Addressing Behavior Issues at Meetings
FA meetings are usually calm and orderly. Under Tradition Three, they are open to any person who wants to stop eating addictively. However, there have been occasions when individuals who attend FA meetings engage in actions that offend or alarm other members. Such behavior can have a disruptive effect on the meeting and its members.
Disruptive behavior can take many forms; the types will vary in degree from minor to serious. Some issues may simply be one-time occurrences. Others may require patience, and faith that the problem will resolve itself. In these circumstances, it is helpful to remember the slogan that suggests we “keep our eyes on our own plate.”
Though rare, disruptive behavior may be so problematic that it needs to be addressed for the good of the members, and the effectiveness of the meeting. MESA (the Meeting Effectiveness, Support, and Assistance subcommittee of the World Service Twelfth Step Committee) offers the following suggestions.

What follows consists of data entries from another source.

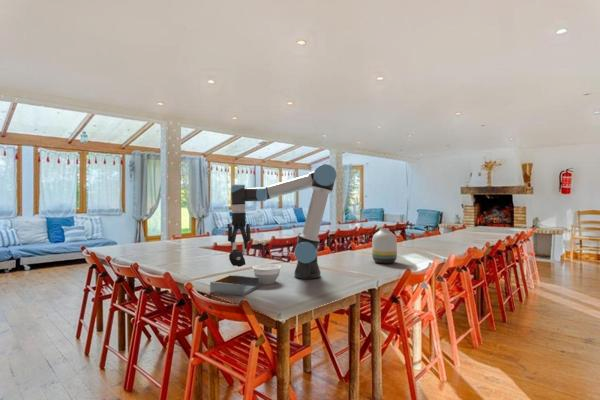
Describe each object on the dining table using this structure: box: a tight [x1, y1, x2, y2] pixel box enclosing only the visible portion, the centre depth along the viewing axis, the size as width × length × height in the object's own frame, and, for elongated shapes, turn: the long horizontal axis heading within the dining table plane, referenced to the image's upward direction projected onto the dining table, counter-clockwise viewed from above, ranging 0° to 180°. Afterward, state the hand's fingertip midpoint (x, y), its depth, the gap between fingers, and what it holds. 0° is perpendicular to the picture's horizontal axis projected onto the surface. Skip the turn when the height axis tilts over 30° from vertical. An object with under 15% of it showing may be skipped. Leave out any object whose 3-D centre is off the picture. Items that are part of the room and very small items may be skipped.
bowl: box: [251, 263, 282, 285], centre depth 187 cm, size 16×16×8 cm
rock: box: [228, 248, 246, 268], centre depth 186 cm, size 11×8×10 cm
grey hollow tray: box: [209, 274, 261, 297], centre depth 172 cm, size 18×17×5 cm
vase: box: [371, 227, 398, 265], centre depth 245 cm, size 17×17×24 cm
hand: (239, 254), depth 191 cm, fingers closed on rock, 6 cm apart
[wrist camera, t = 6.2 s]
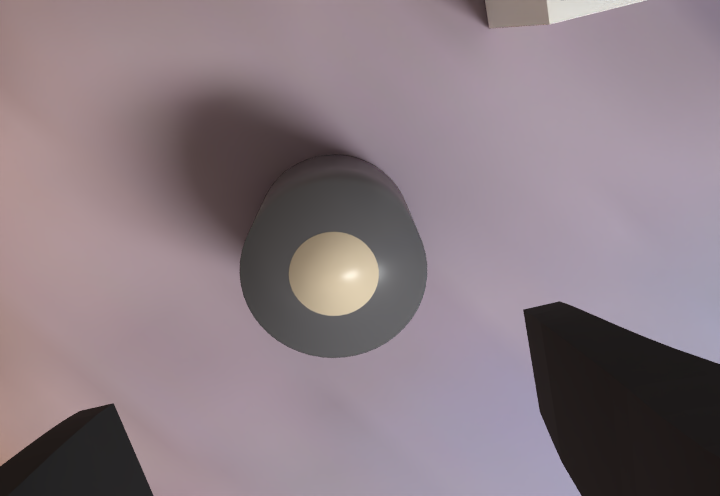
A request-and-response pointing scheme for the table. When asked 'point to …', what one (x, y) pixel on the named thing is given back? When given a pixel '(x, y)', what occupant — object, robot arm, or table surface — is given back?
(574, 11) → the box
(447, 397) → the table surface
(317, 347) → the ball-topped grey cylinder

- Discuss the issue with your sponsor. Do some writing and ask your Higher Power for help. Sponsors can provide guidance and assist in discerning when action must be taken as well as what should be done and how. Asking for help from long-term members can also lead to a resolution.
- Bring the issue to the group at your business meeting. Because meetings are autonomous, problems are frequently solved by discussion at a business meeting and seeking a consensus or group conscience. The unity of the group will be protected if members refrain from gossiping about the issue.
- Direct communication is usually the best policy; a clear, kind, and calm approach often works.
- Call the MESA Helpline Team at firstname.lastname@example.org. A member will provide confidential consultation by telephone and/or email, while remaining true to the principles of meeting autonomy and group conscience.
- Occasionally, outside assistance may be called for.